[VIDEO] Annie Oakley

1860 was a bad year in America.  The politics were divided, and by April the following year, the country would be engaged in a violent civil war.  But on August 13, in small a log cabin nestled in the Ohio frontier, a young woman was born who would capture the hearts, minds, and imaginations of millions of people.

I’m speaking of Annie Oakley, the famed sharpshooter who rose to fame for her fantastic marksmanship and a singular ability to excite the crowd.


Born Phoebe Ann Mosley, Annie was the sixth of nine children.  Her father died when she was young, and poverty kept her out of school.  While still a child, Annie was hired by a neighboring family to live with them and care for their infant son.  However, the family was cruel and abusive, and rarely paid Annie the 50 cents a week that she’d been promised.  After enduring two years of abuse, she ran away and returned home.

At the same time, Annie developed her skills at hunting and trapping, selling her wares to neighbors and nearby businesses.  Soon, she was proficient enough to supply game meat to several local restaurants.  By the time she was 15 years old, Annie earned enough from her shooting that she helped her mother pay of their home’s mortgage.


A few years later, a traveling marksmen named Frank Butler arrived in Cincinnati.  There, he boasted that he could outshoot any challengers who could be found, and he put up $100 of his own money to encourage people to try.  Of course, $100 isn’t a bad prize today, but back in 1875 it was worth a lot more.  Adjusted for today’s prices, that would be worth nearly $2,000 in today’s money.

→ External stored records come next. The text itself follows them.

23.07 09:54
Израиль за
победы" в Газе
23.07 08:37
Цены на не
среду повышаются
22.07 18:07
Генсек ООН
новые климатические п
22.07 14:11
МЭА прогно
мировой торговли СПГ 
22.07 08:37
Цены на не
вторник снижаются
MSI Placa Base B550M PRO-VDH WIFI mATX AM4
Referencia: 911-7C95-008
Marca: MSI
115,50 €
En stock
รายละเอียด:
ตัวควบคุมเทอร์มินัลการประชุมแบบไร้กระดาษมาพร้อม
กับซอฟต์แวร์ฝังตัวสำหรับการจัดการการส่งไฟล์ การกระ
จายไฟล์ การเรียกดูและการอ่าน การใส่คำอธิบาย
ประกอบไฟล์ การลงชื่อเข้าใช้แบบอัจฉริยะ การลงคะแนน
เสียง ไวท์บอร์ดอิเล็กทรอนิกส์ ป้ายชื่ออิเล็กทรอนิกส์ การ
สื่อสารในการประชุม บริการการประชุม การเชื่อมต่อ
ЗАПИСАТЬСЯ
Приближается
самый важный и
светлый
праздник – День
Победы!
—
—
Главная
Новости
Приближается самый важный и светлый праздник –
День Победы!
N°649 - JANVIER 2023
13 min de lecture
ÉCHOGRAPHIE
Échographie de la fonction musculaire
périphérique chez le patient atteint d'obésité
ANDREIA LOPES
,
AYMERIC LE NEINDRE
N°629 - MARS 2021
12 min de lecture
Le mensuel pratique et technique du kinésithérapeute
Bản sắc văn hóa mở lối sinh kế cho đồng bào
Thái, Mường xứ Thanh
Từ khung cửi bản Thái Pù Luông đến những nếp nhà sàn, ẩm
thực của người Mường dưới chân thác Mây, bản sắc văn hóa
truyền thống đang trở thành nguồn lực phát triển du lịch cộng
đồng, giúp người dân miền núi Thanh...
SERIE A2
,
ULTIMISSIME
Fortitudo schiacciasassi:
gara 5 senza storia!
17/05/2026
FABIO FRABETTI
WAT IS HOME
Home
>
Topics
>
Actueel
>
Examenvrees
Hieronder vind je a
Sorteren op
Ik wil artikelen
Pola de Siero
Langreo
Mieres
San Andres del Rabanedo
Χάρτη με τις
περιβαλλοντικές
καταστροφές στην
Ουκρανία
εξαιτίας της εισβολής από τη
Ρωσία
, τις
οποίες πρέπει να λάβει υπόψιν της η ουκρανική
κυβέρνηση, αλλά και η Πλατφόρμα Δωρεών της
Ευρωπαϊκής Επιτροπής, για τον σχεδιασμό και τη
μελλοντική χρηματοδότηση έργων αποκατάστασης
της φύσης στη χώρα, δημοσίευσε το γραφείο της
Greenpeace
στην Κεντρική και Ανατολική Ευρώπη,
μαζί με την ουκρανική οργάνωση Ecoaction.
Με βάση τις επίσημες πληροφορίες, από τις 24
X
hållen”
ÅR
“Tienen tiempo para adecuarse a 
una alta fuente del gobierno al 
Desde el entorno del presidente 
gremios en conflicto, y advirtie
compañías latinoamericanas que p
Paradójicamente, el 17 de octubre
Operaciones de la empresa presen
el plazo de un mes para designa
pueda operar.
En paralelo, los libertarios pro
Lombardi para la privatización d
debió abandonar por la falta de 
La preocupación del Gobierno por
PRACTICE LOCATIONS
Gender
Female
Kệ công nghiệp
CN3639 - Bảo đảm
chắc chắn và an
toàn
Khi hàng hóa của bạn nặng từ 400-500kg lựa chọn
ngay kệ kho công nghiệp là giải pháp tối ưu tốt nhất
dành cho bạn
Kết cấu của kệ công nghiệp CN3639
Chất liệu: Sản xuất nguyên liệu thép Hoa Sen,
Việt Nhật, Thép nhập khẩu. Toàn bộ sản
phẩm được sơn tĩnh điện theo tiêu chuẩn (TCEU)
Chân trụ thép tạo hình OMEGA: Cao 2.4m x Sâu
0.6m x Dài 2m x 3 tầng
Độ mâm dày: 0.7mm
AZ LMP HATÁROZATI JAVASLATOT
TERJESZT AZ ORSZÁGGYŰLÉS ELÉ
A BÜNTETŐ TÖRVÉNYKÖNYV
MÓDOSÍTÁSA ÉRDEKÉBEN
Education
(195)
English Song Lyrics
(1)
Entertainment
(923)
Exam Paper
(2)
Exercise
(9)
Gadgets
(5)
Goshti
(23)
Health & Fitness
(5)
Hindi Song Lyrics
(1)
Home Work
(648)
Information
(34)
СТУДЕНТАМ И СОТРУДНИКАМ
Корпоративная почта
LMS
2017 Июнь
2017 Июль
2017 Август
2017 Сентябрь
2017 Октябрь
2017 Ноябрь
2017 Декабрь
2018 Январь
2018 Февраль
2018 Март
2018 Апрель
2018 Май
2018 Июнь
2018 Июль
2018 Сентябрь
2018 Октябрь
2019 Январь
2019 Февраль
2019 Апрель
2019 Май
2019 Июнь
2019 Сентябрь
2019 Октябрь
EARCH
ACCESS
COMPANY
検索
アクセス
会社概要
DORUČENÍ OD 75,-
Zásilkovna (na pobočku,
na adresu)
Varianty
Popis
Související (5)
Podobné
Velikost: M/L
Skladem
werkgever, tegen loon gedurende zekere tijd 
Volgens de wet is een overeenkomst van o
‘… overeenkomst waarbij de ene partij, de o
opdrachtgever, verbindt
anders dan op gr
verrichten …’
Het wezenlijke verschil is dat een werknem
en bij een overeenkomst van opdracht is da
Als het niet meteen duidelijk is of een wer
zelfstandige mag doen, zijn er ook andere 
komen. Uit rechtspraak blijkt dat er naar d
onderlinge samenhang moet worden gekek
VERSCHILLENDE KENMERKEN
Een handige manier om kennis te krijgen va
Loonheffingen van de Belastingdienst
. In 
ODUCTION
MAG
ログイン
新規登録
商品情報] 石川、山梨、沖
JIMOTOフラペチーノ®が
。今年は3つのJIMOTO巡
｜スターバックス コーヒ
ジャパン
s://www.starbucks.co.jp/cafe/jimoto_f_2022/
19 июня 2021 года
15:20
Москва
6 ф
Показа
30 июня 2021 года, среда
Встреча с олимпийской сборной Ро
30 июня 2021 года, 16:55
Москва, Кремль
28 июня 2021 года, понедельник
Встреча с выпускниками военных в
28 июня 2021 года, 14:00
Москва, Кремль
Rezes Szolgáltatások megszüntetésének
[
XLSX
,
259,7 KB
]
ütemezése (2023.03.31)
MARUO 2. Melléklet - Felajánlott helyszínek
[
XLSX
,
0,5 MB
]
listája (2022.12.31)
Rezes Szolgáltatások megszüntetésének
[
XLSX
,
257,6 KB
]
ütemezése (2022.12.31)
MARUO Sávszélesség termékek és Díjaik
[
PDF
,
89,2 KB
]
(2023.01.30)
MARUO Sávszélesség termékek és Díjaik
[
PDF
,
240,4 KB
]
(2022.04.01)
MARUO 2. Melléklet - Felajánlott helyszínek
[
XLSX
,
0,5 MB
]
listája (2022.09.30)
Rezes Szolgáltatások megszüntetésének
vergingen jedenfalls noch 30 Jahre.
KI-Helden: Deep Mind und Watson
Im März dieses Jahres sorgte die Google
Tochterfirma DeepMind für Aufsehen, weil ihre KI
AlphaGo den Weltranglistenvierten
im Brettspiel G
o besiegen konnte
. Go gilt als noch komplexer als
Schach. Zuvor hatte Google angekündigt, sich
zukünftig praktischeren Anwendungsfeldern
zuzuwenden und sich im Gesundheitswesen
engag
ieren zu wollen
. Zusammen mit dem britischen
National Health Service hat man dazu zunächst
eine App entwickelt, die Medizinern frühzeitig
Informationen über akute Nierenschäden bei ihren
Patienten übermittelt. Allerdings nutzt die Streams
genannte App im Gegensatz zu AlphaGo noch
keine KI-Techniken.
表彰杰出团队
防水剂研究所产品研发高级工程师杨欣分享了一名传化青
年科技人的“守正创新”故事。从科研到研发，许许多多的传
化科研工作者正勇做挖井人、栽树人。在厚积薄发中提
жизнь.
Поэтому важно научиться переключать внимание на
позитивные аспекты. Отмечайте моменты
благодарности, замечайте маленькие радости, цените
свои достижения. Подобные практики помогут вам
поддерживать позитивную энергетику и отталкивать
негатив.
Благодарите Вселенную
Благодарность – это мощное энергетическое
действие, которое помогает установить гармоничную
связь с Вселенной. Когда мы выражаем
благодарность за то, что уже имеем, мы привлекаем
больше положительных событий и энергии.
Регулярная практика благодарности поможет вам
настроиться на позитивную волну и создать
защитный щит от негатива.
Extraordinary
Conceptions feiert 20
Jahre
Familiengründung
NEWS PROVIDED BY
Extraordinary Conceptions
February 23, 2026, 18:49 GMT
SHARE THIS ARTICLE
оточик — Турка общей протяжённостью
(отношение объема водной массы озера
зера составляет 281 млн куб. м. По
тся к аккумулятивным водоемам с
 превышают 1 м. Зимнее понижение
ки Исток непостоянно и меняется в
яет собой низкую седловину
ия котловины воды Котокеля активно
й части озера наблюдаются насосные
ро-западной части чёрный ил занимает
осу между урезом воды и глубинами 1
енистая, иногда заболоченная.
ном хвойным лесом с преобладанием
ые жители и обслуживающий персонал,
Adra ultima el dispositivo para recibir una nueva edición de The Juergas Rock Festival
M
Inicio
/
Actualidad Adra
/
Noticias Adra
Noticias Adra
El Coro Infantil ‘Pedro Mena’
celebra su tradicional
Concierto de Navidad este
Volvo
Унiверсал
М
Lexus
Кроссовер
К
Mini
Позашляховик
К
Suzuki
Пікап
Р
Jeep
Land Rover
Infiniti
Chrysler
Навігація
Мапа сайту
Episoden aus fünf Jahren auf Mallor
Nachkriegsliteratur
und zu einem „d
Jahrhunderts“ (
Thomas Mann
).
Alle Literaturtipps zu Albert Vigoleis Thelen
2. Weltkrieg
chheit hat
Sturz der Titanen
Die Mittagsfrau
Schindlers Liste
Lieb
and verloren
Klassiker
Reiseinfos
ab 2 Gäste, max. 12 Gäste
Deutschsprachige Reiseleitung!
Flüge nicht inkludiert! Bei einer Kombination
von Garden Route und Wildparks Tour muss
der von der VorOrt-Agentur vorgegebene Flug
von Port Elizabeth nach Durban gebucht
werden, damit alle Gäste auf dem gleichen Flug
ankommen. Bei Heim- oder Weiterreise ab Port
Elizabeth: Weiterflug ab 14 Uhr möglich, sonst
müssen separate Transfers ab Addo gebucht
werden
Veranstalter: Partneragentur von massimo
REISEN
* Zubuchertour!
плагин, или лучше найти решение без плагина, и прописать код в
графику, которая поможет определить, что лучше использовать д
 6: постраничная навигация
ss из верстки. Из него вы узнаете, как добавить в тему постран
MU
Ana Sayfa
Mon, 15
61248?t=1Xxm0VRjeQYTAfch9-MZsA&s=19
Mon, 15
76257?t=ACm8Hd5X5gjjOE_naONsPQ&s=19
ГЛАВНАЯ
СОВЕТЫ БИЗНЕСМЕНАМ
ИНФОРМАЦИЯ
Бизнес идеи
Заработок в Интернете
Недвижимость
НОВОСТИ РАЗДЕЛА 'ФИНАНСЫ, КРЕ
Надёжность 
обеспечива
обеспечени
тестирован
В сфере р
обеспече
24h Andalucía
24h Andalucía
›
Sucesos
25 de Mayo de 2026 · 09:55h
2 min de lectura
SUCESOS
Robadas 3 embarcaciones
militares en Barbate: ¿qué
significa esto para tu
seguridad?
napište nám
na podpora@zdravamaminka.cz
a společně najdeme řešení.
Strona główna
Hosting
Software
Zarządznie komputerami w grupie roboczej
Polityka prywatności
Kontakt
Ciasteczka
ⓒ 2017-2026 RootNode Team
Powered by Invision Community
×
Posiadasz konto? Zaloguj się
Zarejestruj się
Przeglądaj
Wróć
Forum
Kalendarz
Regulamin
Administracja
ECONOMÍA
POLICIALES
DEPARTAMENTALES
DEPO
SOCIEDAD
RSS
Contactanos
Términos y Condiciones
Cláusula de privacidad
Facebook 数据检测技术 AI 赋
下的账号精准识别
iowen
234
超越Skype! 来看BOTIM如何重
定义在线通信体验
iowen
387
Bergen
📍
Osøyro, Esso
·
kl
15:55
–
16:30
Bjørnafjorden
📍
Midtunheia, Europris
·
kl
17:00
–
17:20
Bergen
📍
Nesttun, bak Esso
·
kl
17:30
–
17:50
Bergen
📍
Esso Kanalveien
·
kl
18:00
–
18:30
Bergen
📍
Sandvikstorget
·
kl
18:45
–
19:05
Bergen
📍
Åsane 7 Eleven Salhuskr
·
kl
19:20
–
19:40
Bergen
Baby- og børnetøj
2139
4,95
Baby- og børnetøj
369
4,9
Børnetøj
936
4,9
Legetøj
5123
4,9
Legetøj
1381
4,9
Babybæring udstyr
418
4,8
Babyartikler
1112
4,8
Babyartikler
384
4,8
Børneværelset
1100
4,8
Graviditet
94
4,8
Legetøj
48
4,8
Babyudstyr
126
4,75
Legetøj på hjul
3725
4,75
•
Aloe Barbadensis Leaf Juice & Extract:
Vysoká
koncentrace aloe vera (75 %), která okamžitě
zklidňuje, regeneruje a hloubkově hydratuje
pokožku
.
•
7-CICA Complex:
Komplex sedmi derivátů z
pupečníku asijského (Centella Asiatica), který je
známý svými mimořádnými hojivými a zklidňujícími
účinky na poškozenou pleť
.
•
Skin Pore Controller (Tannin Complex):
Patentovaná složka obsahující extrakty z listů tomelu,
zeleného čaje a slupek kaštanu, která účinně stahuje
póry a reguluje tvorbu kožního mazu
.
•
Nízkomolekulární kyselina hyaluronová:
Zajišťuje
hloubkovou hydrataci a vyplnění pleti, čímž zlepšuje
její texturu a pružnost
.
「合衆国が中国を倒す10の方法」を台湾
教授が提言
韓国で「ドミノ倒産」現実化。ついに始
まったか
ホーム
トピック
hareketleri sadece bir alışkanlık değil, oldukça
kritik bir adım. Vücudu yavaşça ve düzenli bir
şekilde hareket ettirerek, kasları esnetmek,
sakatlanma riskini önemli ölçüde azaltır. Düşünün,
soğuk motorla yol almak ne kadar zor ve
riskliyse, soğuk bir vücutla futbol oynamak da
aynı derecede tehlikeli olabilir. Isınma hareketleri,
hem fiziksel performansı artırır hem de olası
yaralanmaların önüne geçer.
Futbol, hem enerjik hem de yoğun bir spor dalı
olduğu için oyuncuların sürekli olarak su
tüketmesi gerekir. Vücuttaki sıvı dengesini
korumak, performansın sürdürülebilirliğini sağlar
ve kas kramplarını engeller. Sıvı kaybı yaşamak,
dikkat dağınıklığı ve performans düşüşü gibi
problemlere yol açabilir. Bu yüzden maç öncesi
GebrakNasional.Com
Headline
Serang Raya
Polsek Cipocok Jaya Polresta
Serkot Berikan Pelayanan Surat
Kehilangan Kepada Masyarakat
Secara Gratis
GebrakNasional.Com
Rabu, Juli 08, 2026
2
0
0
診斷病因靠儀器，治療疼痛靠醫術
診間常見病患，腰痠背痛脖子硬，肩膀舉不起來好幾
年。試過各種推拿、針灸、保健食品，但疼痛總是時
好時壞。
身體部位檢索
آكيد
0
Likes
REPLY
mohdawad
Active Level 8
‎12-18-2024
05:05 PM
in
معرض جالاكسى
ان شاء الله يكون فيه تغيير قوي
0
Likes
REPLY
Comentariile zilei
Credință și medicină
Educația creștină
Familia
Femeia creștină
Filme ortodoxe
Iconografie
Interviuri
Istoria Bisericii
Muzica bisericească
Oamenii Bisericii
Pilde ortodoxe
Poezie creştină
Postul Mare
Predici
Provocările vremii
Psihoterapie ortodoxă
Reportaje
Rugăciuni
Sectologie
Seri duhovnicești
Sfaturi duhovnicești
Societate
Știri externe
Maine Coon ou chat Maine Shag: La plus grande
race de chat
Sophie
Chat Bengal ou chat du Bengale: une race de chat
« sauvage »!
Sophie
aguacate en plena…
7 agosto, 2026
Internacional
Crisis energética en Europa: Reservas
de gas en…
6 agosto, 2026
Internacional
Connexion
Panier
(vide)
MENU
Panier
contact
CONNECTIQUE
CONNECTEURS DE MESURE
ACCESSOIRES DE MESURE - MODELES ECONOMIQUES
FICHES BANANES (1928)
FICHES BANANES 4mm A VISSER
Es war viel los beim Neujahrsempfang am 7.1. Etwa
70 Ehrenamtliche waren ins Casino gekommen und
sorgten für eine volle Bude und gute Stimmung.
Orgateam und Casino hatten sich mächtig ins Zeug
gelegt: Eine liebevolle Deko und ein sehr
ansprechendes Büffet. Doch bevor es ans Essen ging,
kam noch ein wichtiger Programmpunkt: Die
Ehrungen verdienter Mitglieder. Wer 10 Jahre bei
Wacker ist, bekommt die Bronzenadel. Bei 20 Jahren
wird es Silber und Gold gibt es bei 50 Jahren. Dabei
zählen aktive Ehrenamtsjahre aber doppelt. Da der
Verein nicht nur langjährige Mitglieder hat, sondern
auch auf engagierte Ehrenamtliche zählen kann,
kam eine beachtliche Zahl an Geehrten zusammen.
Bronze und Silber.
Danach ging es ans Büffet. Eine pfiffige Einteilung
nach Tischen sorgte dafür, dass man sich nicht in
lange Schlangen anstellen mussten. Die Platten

A local hotel owner arranged for Annie to compete for the prize.  She dueled Frank, and impressed everyone with her remarkable abilities.  They competed for a grueling 25 rounds, but Annie eventually emerged as the winner.  Frank Butler didn’t take the loss very hard.  Instead, he began to court the young woman who’d beaten him, and they were married a year later in 1882.


The new couple began to perform together.  Annie began using the stage name of Oakley, and soon they were recruited into Buffalo Bill’s Wild West Show.  For a time, people called her “Little Sure Shot,” but it wasn’t long before her skill and popularity made the name Annie Oakley a household name.   Annie traveled with the group when they toured Europe, where she performed for Queen Victoria of England, Keiser Wilhelm II of Germany, and other notable figures.

Oakley’s talents were both as astounding as they were thrilling.  She could shoot the ashes off of a cigarette held in a person’s mouth, hit a dime that had been tossed into the air, and could even cut a playing card in half from 30 paces.  When the card was placed sideways.

Over the years, injuries would require Oakley to stop being quite as active, but she never totally retired.  Thomas Edison filmed her in one of the first movies ever made.  Later, even at the ripe age of 62, Annie was still setting new sharpshooting records, such as hitting 100 clay pigeons from a distance of 16 yards.  A car accident in 1922 forced her to wear a steel brace on her leg, but she continued shooting even after that.

Sadly, Annie’s health continued to decline.  In 1925, she died of anemia in her home in Greenville Ohio.  She was still married to Frank Butler, who was so distraught at her passing that he stopped eating.  He died less than a month later.  The two were buried together on Thanksgiving Day, 44 years after the day they’d met.

Oakley lived a life of rare fame and glory.  Her undeniable talent and impressive showmanship made her a national celebrity at a time before Youtube, television, or telephones even existed, which made her fame even more impressive. 

To this day, Annie Oakley remains a household name.  Not bad for a poor kid from the sticks of Ohio.